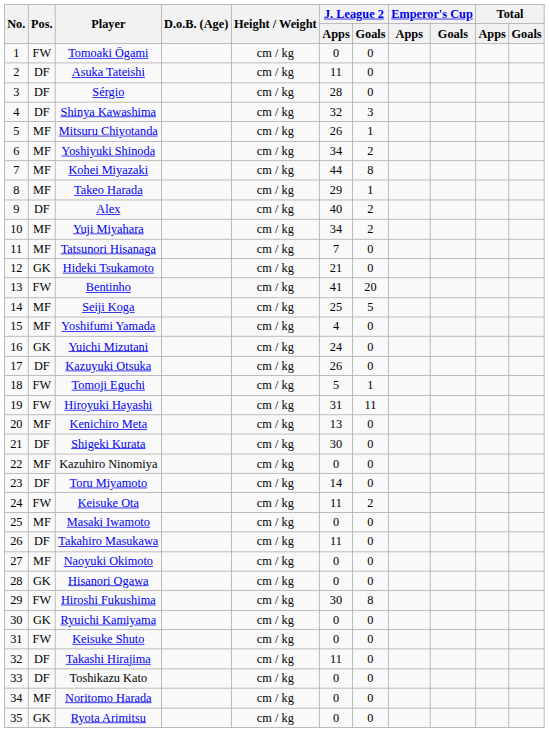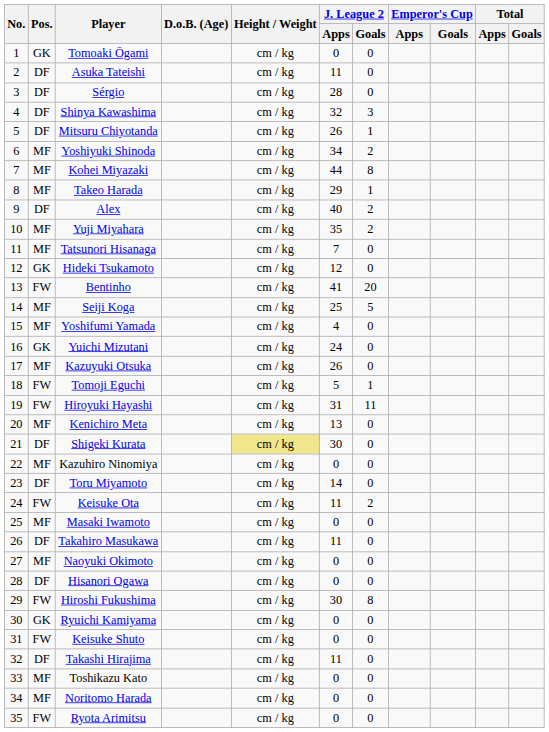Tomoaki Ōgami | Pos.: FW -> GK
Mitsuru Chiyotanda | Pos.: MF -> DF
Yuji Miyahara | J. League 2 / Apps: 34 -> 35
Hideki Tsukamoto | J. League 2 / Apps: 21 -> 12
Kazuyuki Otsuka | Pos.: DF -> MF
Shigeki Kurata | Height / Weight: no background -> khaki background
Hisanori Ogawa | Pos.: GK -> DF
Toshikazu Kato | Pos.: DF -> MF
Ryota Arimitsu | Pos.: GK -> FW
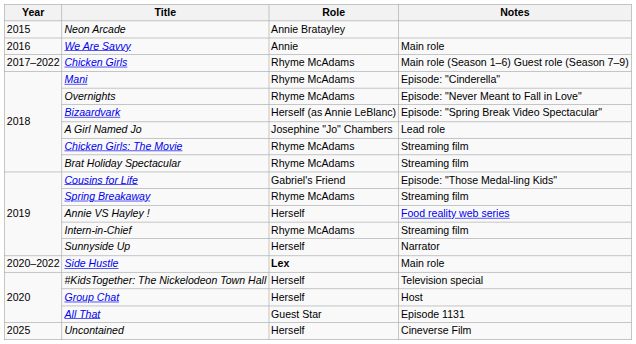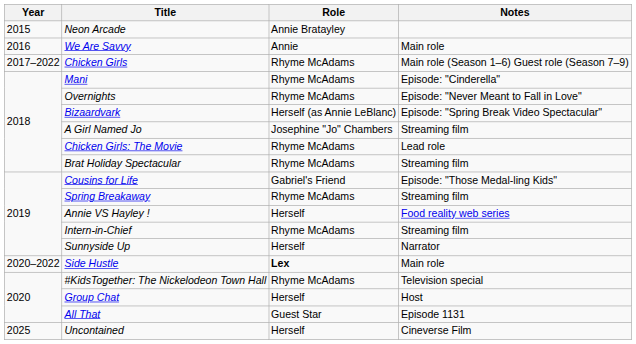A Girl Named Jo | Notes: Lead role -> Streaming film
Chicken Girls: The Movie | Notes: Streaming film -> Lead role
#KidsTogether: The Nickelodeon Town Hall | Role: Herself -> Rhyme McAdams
───
Problem: Reproduce every line of the items above verbatim, leaving out the pictures.

Exercise solution:
Tomoaki Ōgami | Pos.: FW -> GK
Mitsuru Chiyotanda | Pos.: MF -> DF
Yuji Miyahara | J. League 2 / Apps: 34 -> 35
Hideki Tsukamoto | J. League 2 / Apps: 21 -> 12
Kazuyuki Otsuka | Pos.: DF -> MF
Shigeki Kurata | Height / Weight: no background -> khaki background
Hisanori Ogawa | Pos.: GK -> DF
Toshikazu Kato | Pos.: DF -> MF
Ryota Arimitsu | Pos.: GK -> FW
A Girl Named Jo | Notes: Lead role -> Streaming film
Chicken Girls: The Movie | Notes: Streaming film -> Lead role
#KidsTogether: The Nickelodeon Town Hall | Role: Herself -> Rhyme McAdams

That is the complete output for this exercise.